Posted Oct 01 2008 8:07pm
Here I sit, unwinding from another day in the trenches (today's foe: the killer viral gastroenteritis that seems to be wreaking havoc through the Rockies - I think we saw every puking kid in town, twice, today). The unwinding process tonight will be reasonably easy, and sugar-coated by warm fuzzies from the past. It's not always that way, though. I think back to the last time my husband was at an Olympic Games, back in the summer of '04, when I worked one of the most intense shifts of my career. It was like this:
Trauma, my favorite assignment to work. I'd do Trauma every day if they'd let me, and my friends all say I'm nuts. I can't get enough of the adrenaline, though, the buzz that keeps us all on tiptoe as we wait for the ambulance crew, the fluid motion of ten pairs of hands doing something different but all working together, the smells of blood and sweat and fear that permeate the room, the tension, the throwing stuff on the floor and slipping around in pools of blood - *that* is why I work in the ER. But anyway, I digress. I was working trauma, and in the momentary absence of patients I'd been in the back room with a friend, dumping IV fluid into his arm through a 16-gauge to counteract the bender he'd been on the night before. And that's when we got word from Charge, a pediatric arrest, ETA 5 minutes. Shit.

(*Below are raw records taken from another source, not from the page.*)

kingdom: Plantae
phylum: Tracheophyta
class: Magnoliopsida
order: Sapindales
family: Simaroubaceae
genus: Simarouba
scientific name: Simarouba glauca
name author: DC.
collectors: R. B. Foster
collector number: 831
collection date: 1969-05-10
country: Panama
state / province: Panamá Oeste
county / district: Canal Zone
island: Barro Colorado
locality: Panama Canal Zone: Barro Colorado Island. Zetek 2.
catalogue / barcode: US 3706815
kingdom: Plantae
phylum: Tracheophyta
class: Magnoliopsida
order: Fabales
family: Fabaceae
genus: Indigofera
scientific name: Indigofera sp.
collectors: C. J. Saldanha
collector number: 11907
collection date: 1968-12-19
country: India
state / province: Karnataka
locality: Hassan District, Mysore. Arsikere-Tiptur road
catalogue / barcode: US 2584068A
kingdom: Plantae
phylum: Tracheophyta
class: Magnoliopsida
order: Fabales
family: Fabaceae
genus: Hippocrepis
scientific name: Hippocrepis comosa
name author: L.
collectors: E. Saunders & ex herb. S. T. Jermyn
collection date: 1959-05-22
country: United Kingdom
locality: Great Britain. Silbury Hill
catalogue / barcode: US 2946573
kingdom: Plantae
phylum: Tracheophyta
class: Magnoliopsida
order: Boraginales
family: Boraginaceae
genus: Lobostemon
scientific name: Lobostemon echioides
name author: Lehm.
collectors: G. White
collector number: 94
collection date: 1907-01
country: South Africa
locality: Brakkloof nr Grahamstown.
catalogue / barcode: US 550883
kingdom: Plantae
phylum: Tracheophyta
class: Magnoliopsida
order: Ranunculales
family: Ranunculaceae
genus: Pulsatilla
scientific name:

A tiny angel, just 3 weeks old, lifeless and pale, and suddenly she was on my gurney, my responsibility. We all knew it was over, knew it when they wheeled her through the door - but we worked her anyway because it was the right thing to do. SIDS. (Or is it? The jaded cynic in me suspects every parent of the unthinkable when a child dies.) When a pediatric code is ongoing, there's no emotion, you just do your job. Push the meds, wait, compress, bag, push the meds, and so on. It's a little easier to ignore mom and dad at the foot of the bed, I'm doing my job, begging her to not die on my watch. She did anyway. And the moment the code is called, that's when you hear the wailing, the most awful sound you can imagine: the sound of a mother who has just lost a baby. After it was all said and done, I'm in the room with the parents and the baby, I'm changing her diaper one last time and I can't help it, I have to wait for the water from the tap to get warm, even though she doesn't care - and I finish changing her, wrap her in a big puffy blanket and hand her to her dad as the tears roll down my face. I tried to think of something to say, but what do you say?? I mumbled an "i'm sorry," but I doubt they heard it over their own sobbing. And I decided, then and there, that if I ever reach a point where a dead baby doesn't make me cry, I'll become an auto mechanic. It was horrible. I didn't sleep, at all that night, and not well for a good time thereafter.
3 weeks. Can a baby know and feel love in just 3 weeks? I hope so.